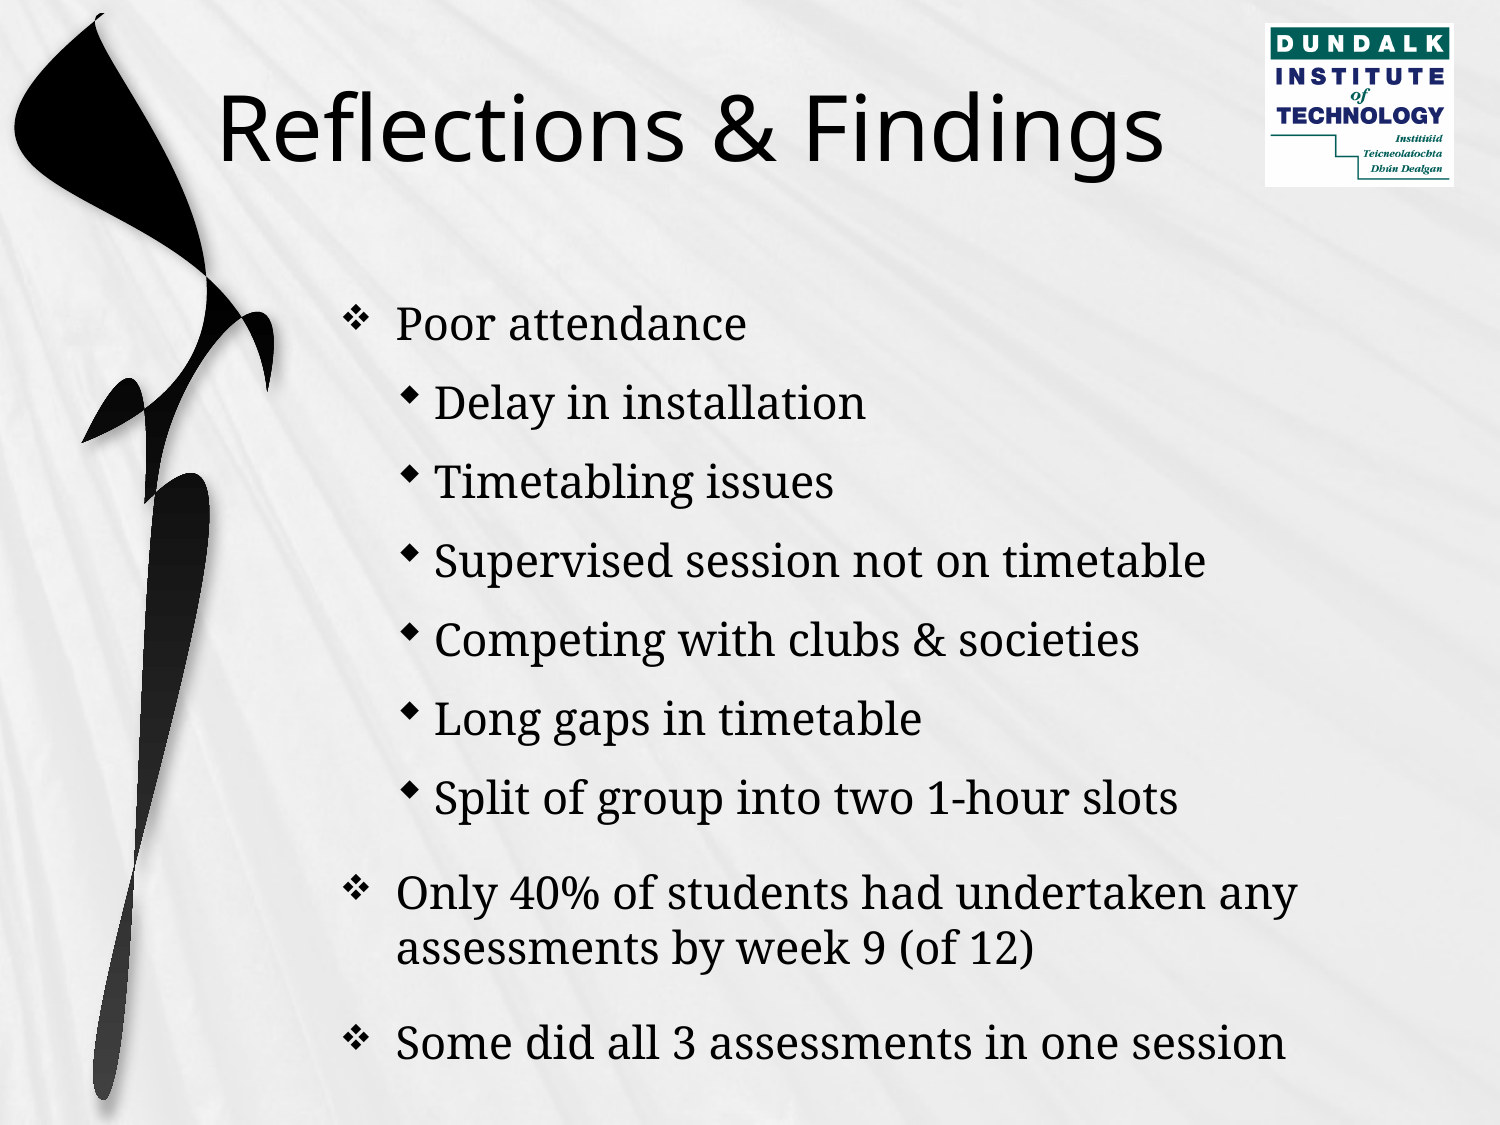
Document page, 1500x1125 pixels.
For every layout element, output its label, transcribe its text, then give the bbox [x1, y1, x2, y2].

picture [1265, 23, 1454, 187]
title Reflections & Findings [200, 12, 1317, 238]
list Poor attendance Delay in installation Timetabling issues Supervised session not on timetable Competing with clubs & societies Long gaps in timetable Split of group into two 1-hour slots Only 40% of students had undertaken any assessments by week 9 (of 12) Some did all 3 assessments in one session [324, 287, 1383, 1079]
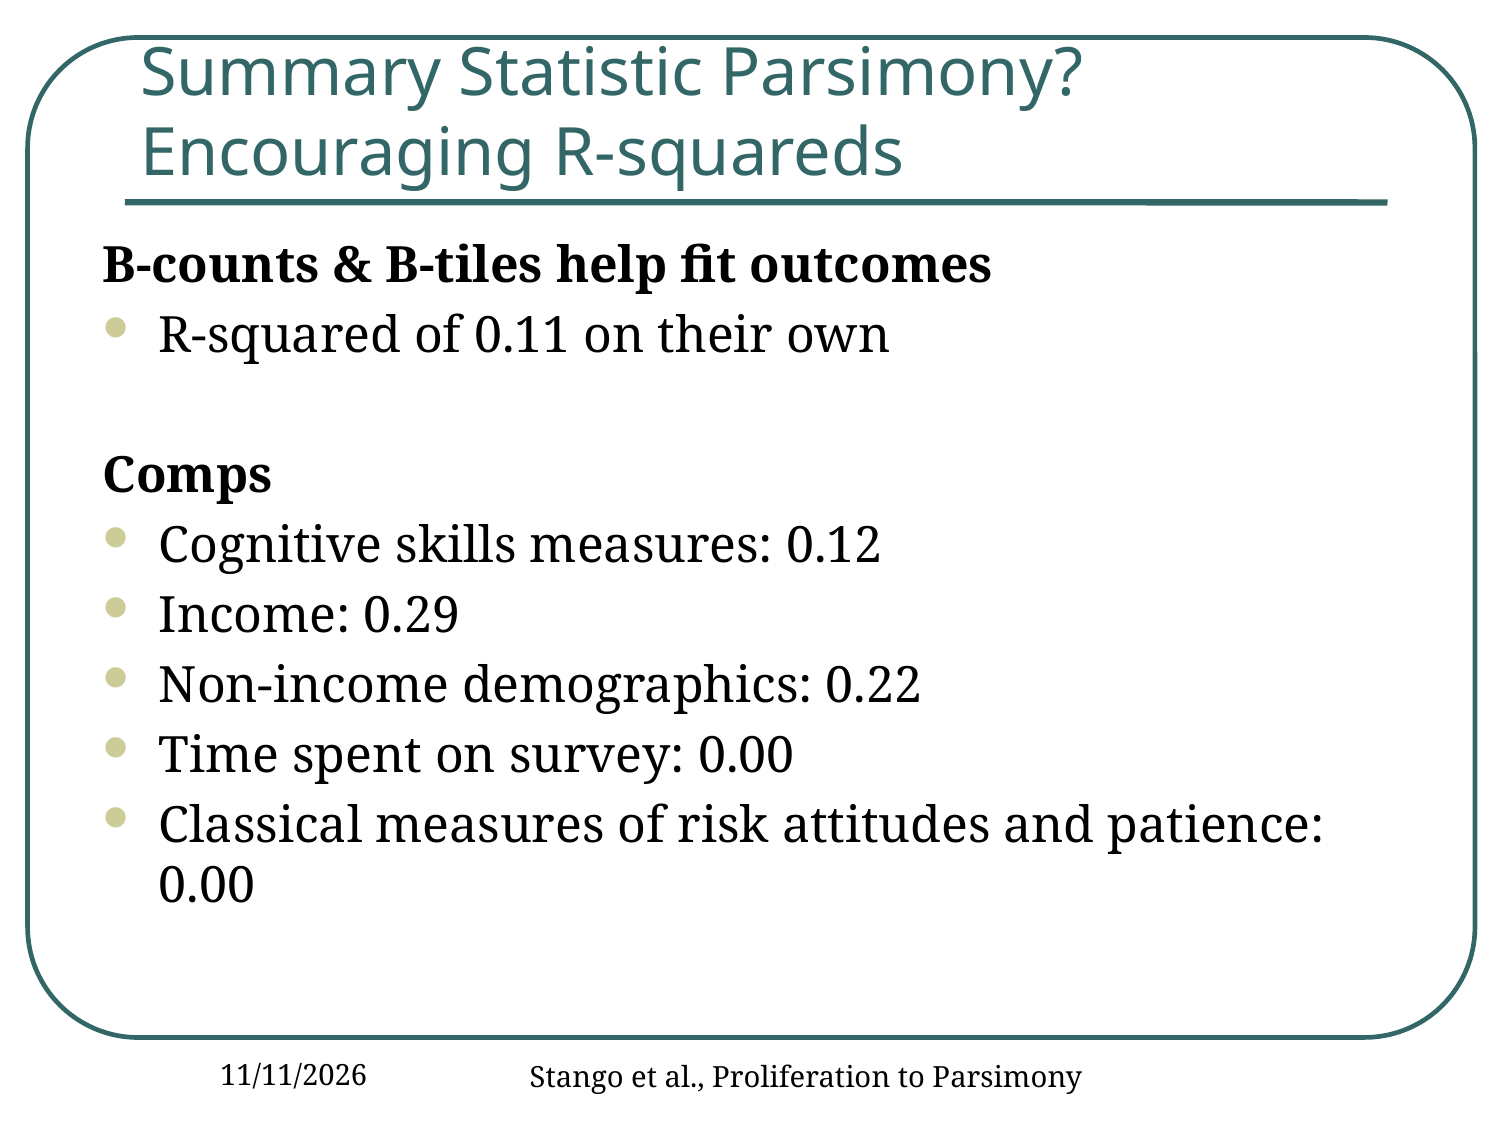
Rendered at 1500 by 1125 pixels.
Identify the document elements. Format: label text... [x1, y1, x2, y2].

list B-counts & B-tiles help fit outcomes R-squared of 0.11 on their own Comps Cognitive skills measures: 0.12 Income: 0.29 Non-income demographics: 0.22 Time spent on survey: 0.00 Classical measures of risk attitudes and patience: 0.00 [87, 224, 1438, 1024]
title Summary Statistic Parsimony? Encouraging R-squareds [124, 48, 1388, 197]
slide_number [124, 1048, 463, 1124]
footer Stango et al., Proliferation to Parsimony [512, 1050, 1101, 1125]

========

**Problem requirements**
Go back to the listing above and reproduce, exactly, the stretch from the line bearing "For every layout" through the line bearing "Rendered at 1500 by 1125 pixels.", without its pictures.

**Answer below**
For every layout element, output its label, transcribe its text, then give the bbox [x1, y1, x2, y2].

picture [1265, 23, 1454, 187]
title Reflections & Findings [200, 12, 1317, 238]
list Poor attendance Delay in installation Timetabling issues Supervised session not on timetable Competing with clubs & societies Long gaps in timetable Split of group into two 1-hour slots Only 40% of students had undertaken any assessments by week 9 (of 12) Some did all 3 assessments in one session [324, 287, 1383, 1079]
Rendered at 1500 by 1125 pixels.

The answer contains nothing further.